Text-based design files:
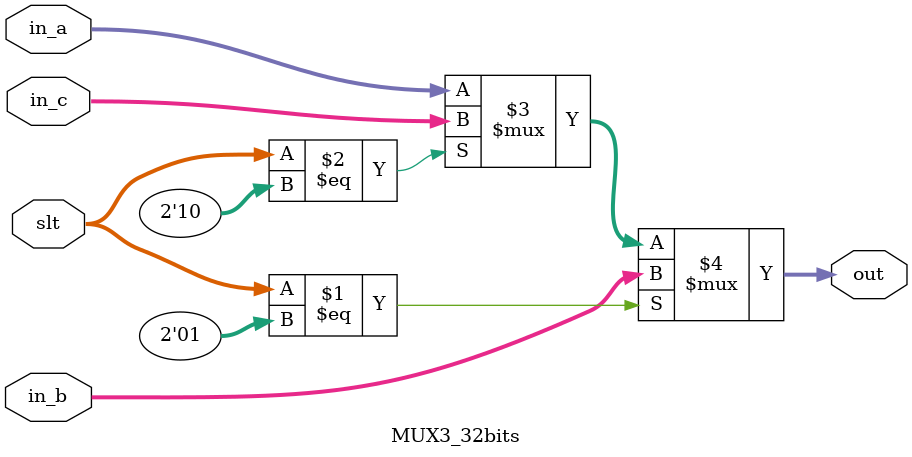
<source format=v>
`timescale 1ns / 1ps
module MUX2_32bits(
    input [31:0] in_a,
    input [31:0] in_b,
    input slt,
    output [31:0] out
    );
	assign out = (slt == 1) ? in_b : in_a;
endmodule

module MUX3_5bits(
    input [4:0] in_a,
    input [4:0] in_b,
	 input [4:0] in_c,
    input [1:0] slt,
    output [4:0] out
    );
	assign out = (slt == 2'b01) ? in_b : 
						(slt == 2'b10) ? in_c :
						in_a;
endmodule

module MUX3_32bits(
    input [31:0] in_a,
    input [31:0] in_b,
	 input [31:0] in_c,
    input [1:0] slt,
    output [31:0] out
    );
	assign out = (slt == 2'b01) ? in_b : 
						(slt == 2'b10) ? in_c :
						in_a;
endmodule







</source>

---

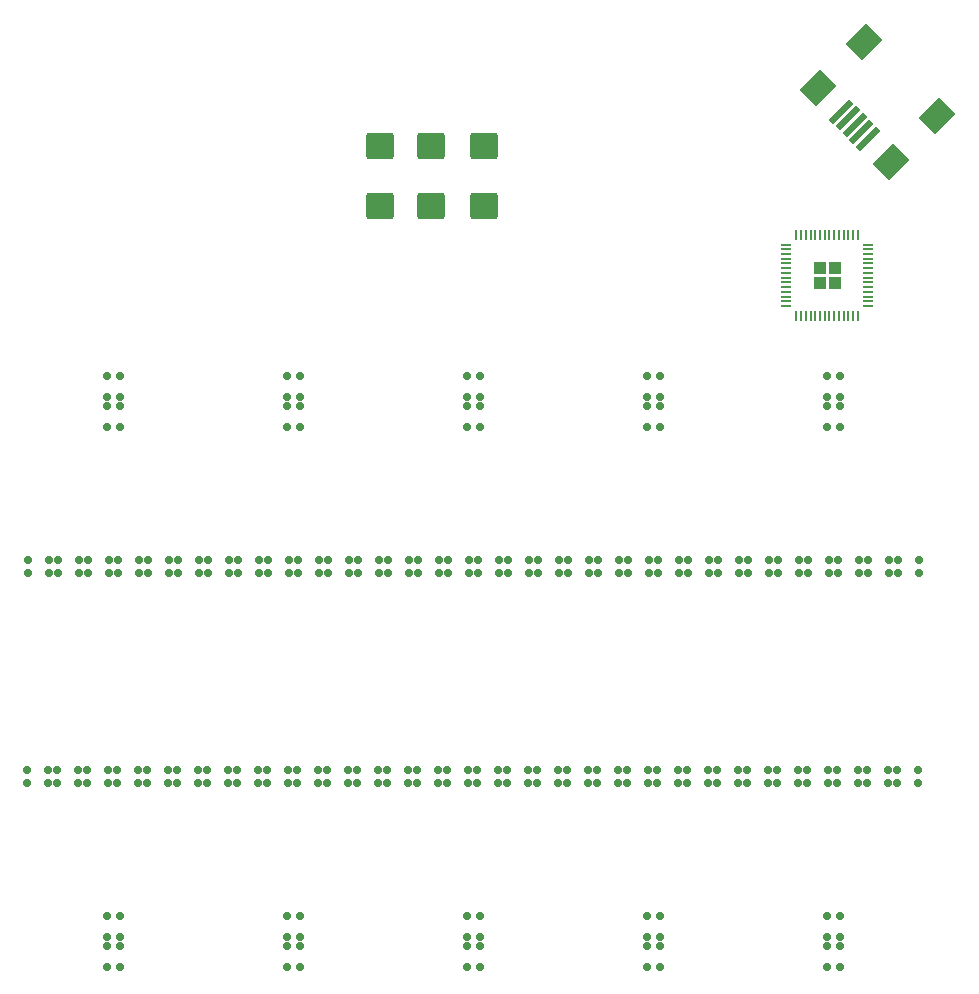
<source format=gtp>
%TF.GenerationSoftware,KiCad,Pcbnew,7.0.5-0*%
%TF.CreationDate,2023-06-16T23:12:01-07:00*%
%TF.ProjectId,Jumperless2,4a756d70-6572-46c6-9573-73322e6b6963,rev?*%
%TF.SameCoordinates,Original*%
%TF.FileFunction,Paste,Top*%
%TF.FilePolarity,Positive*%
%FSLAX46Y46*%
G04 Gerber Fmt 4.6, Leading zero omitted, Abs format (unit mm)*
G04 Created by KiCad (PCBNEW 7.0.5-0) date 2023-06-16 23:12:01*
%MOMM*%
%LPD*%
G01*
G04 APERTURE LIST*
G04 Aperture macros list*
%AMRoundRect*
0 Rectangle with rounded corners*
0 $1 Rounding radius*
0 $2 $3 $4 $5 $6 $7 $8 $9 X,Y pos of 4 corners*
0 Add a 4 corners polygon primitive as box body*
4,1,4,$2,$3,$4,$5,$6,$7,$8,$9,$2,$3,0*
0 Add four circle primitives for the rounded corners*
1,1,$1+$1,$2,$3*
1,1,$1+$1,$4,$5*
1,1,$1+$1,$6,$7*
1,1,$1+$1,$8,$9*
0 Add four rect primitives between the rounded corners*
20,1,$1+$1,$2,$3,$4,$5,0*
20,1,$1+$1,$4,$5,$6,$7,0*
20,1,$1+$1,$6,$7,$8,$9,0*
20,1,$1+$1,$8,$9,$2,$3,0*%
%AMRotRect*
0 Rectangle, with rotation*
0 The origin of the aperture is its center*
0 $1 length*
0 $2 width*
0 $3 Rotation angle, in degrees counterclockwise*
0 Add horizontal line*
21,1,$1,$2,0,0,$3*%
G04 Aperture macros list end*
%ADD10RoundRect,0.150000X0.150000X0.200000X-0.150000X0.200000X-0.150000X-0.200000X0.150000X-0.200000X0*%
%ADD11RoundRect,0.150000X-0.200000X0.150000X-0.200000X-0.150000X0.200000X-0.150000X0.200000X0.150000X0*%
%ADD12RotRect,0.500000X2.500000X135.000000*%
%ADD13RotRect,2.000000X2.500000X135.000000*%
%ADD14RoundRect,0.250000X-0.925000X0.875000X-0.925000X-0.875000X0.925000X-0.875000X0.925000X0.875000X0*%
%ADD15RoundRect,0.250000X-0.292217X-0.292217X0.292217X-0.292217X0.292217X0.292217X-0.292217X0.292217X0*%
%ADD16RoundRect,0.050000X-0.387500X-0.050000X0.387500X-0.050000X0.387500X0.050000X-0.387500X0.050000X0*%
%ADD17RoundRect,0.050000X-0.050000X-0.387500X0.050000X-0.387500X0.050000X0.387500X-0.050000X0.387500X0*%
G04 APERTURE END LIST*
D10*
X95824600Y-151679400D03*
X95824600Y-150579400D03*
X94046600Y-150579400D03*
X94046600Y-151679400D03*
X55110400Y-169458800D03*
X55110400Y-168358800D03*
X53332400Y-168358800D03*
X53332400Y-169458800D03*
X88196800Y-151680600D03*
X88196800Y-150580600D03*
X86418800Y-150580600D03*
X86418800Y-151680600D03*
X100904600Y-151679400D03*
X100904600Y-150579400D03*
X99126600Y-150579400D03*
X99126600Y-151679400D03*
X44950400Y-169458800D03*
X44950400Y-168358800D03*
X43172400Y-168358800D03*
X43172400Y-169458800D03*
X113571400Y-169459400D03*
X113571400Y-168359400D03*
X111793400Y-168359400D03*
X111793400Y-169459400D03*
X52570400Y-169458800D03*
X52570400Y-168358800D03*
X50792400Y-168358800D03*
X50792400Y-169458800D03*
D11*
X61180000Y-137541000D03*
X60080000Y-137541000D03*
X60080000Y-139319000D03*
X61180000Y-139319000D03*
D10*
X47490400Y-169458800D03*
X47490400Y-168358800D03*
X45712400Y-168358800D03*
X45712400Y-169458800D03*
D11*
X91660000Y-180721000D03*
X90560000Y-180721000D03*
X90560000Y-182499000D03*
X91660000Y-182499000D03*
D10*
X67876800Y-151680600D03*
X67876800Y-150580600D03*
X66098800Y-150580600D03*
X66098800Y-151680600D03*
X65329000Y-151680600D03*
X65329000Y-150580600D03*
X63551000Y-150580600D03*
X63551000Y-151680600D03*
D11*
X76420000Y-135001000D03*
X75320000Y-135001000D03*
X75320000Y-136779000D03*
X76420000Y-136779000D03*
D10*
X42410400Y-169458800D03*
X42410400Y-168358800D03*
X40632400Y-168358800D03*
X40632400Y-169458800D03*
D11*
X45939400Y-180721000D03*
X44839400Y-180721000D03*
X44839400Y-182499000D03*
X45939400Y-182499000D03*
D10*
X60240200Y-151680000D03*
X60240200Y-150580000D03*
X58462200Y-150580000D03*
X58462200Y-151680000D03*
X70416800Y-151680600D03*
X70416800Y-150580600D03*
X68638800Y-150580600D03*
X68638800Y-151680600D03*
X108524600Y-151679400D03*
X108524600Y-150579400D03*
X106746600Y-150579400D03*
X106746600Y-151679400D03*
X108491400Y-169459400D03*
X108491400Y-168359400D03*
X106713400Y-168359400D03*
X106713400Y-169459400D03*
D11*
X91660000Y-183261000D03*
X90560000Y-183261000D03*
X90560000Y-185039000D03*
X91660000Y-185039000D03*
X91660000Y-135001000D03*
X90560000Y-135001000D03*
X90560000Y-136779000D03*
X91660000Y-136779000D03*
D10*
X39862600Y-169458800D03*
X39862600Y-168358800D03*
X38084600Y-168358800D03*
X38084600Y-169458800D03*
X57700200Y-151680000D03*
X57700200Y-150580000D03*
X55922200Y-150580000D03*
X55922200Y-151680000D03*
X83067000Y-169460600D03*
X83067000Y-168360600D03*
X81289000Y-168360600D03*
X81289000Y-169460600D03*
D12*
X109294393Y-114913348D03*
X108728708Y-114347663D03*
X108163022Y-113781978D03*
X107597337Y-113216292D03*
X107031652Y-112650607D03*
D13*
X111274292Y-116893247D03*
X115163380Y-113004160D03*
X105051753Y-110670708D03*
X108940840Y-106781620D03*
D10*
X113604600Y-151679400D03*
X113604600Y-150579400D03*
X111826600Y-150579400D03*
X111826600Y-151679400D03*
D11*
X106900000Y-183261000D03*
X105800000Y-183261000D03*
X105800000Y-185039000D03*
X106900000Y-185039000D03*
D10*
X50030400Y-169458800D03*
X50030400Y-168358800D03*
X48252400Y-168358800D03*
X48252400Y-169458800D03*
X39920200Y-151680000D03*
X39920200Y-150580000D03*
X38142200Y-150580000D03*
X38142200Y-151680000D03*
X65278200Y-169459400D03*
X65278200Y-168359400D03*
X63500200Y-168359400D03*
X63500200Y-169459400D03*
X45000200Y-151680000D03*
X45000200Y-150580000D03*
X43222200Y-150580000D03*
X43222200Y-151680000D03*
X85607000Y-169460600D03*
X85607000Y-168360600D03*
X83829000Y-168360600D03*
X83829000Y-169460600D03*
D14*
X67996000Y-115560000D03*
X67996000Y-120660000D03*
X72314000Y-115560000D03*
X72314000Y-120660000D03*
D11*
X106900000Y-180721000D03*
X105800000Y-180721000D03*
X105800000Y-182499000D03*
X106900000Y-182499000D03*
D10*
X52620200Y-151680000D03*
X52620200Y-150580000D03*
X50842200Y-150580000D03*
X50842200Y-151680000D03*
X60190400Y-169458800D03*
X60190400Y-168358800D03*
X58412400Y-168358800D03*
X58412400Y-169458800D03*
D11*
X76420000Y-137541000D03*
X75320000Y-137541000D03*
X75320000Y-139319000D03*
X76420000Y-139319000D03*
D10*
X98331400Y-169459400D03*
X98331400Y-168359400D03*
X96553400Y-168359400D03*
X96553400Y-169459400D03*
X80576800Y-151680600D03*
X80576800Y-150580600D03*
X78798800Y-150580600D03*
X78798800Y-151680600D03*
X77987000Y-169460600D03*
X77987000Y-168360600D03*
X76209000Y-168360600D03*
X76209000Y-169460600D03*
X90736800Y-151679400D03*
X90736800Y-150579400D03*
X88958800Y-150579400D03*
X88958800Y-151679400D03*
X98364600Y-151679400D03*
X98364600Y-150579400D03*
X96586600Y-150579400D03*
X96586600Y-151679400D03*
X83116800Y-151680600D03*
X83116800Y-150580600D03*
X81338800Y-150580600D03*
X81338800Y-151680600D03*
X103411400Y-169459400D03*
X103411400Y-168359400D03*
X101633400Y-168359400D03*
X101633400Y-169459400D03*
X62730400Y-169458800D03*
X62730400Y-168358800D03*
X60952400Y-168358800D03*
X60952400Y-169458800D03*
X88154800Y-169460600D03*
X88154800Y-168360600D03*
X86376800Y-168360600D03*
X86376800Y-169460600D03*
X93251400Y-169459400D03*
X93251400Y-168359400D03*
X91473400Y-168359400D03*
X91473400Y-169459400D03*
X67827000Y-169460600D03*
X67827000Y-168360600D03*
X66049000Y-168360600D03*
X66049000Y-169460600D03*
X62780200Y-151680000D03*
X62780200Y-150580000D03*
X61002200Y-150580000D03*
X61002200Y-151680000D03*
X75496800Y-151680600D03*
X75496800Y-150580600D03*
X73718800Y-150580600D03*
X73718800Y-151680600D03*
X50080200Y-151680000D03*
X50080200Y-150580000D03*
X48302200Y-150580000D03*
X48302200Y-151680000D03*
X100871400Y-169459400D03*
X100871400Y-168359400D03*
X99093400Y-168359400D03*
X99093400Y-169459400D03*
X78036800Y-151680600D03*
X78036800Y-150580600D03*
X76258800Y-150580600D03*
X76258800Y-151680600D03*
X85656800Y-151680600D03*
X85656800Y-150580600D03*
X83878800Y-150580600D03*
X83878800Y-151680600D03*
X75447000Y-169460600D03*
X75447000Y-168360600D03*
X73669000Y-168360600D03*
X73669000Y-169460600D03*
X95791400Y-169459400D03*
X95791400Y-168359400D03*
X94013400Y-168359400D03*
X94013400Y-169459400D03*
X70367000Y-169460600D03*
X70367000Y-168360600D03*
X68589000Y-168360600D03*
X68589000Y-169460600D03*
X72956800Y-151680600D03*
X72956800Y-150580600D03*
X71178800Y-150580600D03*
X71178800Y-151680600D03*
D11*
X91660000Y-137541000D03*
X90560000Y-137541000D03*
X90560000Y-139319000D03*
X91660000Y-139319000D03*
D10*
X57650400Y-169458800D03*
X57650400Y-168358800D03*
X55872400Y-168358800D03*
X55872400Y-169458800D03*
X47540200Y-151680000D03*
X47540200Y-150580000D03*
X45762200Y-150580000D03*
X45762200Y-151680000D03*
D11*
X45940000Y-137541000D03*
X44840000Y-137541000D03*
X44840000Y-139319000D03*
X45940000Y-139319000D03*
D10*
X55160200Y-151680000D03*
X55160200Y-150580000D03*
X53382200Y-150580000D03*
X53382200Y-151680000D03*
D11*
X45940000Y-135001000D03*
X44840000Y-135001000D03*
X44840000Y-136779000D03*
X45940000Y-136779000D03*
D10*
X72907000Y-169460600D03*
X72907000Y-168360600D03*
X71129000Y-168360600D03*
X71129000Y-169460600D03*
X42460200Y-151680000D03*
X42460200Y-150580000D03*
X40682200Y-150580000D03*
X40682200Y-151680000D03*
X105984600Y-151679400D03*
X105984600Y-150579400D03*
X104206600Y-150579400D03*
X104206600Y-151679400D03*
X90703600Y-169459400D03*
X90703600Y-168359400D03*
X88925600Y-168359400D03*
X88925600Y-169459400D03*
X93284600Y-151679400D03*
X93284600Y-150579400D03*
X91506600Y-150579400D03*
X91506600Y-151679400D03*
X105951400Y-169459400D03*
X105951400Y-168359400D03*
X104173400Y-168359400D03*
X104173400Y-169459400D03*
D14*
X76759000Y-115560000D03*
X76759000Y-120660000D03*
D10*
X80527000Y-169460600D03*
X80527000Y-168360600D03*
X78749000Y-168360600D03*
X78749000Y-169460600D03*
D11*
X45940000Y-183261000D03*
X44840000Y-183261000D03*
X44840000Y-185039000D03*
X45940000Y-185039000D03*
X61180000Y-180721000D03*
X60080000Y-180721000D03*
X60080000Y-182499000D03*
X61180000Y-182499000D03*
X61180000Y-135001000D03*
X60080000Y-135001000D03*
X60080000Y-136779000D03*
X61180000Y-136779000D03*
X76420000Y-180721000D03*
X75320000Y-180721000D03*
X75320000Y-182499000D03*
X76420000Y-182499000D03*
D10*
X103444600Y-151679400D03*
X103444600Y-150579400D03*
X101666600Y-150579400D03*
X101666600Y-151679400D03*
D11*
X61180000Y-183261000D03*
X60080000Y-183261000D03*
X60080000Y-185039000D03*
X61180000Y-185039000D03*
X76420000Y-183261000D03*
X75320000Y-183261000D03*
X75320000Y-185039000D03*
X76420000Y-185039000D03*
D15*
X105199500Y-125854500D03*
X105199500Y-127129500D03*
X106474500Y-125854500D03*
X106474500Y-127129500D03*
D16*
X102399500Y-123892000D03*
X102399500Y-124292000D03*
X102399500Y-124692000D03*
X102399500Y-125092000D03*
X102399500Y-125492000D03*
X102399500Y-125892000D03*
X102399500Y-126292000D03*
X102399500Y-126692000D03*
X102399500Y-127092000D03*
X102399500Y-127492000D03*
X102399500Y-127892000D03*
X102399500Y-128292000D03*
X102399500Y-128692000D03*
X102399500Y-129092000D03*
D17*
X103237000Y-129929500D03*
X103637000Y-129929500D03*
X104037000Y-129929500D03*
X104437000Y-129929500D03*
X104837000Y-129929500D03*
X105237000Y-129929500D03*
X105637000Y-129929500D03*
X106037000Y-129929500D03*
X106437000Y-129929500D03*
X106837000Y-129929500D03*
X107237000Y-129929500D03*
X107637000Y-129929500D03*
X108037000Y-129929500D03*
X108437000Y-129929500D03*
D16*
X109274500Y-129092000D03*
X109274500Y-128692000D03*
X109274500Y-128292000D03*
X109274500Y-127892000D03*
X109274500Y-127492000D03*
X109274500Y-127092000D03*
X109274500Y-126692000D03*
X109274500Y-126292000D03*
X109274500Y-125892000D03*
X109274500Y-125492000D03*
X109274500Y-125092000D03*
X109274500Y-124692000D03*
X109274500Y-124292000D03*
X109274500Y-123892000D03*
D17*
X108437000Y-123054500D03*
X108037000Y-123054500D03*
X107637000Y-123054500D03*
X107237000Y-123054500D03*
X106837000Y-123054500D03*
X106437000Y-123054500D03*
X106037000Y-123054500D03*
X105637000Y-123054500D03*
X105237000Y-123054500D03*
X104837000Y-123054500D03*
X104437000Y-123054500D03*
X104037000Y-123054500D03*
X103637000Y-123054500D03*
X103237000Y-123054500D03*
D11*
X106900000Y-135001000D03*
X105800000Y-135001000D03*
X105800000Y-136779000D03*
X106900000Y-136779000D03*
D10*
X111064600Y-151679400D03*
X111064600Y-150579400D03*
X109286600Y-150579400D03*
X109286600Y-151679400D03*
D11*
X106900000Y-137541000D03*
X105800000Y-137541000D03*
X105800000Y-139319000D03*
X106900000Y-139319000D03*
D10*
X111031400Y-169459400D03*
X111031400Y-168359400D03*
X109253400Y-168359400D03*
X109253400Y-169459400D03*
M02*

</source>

---

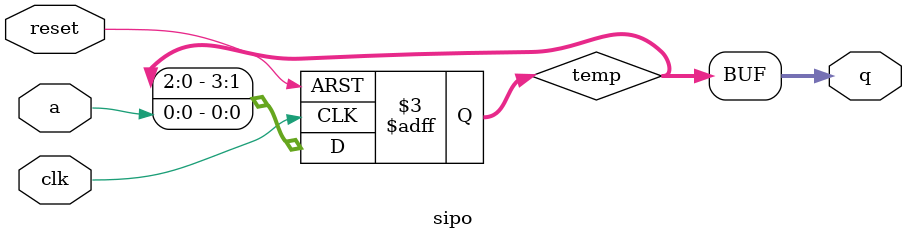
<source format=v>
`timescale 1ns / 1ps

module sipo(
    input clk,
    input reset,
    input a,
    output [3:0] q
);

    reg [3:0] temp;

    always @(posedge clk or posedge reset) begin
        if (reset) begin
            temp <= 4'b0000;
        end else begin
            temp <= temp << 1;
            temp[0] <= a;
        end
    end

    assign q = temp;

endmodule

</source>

[Exercise]
Out of the data above, transcribe exactly and only the lines starting with the line that has "X94013400Y-169459400D03*" and going on through the line that has "X76420000Y-183261000D03*", both included.

[Exercise output]
X94013400Y-169459400D03*
X70367000Y-169460600D03*
X70367000Y-168360600D03*
X68589000Y-168360600D03*
X68589000Y-169460600D03*
X72956800Y-151680600D03*
X72956800Y-150580600D03*
X71178800Y-150580600D03*
X71178800Y-151680600D03*
D11*
X91660000Y-137541000D03*
X90560000Y-137541000D03*
X90560000Y-139319000D03*
X91660000Y-139319000D03*
D10*
X57650400Y-169458800D03*
X57650400Y-168358800D03*
X55872400Y-168358800D03*
X55872400Y-169458800D03*
X47540200Y-151680000D03*
X47540200Y-150580000D03*
X45762200Y-150580000D03*
X45762200Y-151680000D03*
D11*
X45940000Y-137541000D03*
X44840000Y-137541000D03*
X44840000Y-139319000D03*
X45940000Y-139319000D03*
D10*
X55160200Y-151680000D03*
X55160200Y-150580000D03*
X53382200Y-150580000D03*
X53382200Y-151680000D03*
D11*
X45940000Y-135001000D03*
X44840000Y-135001000D03*
X44840000Y-136779000D03*
X45940000Y-136779000D03*
D10*
X72907000Y-169460600D03*
X72907000Y-168360600D03*
X71129000Y-168360600D03*
X71129000Y-169460600D03*
X42460200Y-151680000D03*
X42460200Y-150580000D03*
X40682200Y-150580000D03*
X40682200Y-151680000D03*
X105984600Y-151679400D03*
X105984600Y-150579400D03*
X104206600Y-150579400D03*
X104206600Y-151679400D03*
X90703600Y-169459400D03*
X90703600Y-168359400D03*
X88925600Y-168359400D03*
X88925600Y-169459400D03*
X93284600Y-151679400D03*
X93284600Y-150579400D03*
X91506600Y-150579400D03*
X91506600Y-151679400D03*
X105951400Y-169459400D03*
X105951400Y-168359400D03*
X104173400Y-168359400D03*
X104173400Y-169459400D03*
D14*
X76759000Y-115560000D03*
X76759000Y-120660000D03*
D10*
X80527000Y-169460600D03*
X80527000Y-168360600D03*
X78749000Y-168360600D03*
X78749000Y-169460600D03*
D11*
X45940000Y-183261000D03*
X44840000Y-183261000D03*
X44840000Y-185039000D03*
X45940000Y-185039000D03*
X61180000Y-180721000D03*
X60080000Y-180721000D03*
X60080000Y-182499000D03*
X61180000Y-182499000D03*
X61180000Y-135001000D03*
X60080000Y-135001000D03*
X60080000Y-136779000D03*
X61180000Y-136779000D03*
X76420000Y-180721000D03*
X75320000Y-180721000D03*
X75320000Y-182499000D03*
X76420000Y-182499000D03*
D10*
X103444600Y-151679400D03*
X103444600Y-150579400D03*
X101666600Y-150579400D03*
X101666600Y-151679400D03*
D11*
X61180000Y-183261000D03*
X60080000Y-183261000D03*
X60080000Y-185039000D03*
X61180000Y-185039000D03*
X76420000Y-183261000D03*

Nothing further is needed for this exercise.